====== Listed entries
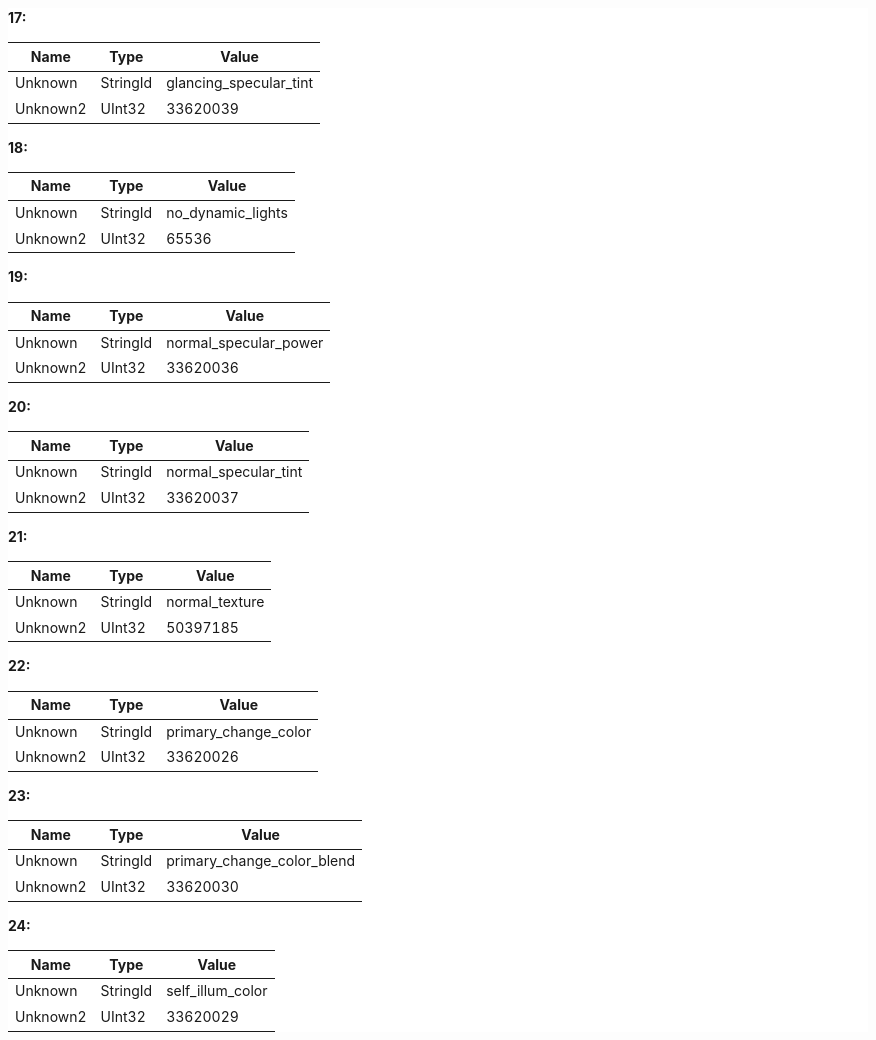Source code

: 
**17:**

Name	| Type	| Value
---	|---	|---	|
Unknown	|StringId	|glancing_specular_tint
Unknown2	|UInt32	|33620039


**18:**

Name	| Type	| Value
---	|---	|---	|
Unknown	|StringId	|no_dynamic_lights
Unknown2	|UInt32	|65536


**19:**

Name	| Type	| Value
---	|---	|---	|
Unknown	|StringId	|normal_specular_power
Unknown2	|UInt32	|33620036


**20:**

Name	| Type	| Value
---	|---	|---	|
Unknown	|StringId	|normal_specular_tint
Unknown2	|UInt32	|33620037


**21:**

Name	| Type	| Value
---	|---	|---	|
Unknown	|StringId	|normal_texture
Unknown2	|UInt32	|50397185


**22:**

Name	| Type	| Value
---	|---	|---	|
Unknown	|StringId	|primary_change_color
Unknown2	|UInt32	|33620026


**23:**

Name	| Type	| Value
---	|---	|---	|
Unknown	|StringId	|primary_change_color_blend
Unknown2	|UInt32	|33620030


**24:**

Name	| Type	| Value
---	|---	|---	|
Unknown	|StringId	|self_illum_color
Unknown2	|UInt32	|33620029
============
Reproduce the material above line for line, without changing anything, and leave out the pictures.

Source code

: 
**17:**

Name	| Type	| Value
---	|---	|---	|
Unknown	|StringId	|glancing_specular_tint
Unknown2	|UInt32	|33620039


**18:**

Name	| Type	| Value
---	|---	|---	|
Unknown	|StringId	|no_dynamic_lights
Unknown2	|UInt32	|65536


**19:**

Name	| Type	| Value
---	|---	|---	|
Unknown	|StringId	|normal_specular_power
Unknown2	|UInt32	|33620036


**20:**

Name	| Type	| Value
---	|---	|---	|
Unknown	|StringId	|normal_specular_tint
Unknown2	|UInt32	|33620037


**21:**

Name	| Type	| Value
---	|---	|---	|
Unknown	|StringId	|normal_texture
Unknown2	|UInt32	|50397185


**22:**

Name	| Type	| Value
---	|---	|---	|
Unknown	|StringId	|primary_change_color
Unknown2	|UInt32	|33620026


**23:**

Name	| Type	| Value
---	|---	|---	|
Unknown	|StringId	|primary_change_color_blend
Unknown2	|UInt32	|33620030


**24:**

Name	| Type	| Value
---	|---	|---	|
Unknown	|StringId	|self_illum_color
Unknown2	|UInt32	|33620029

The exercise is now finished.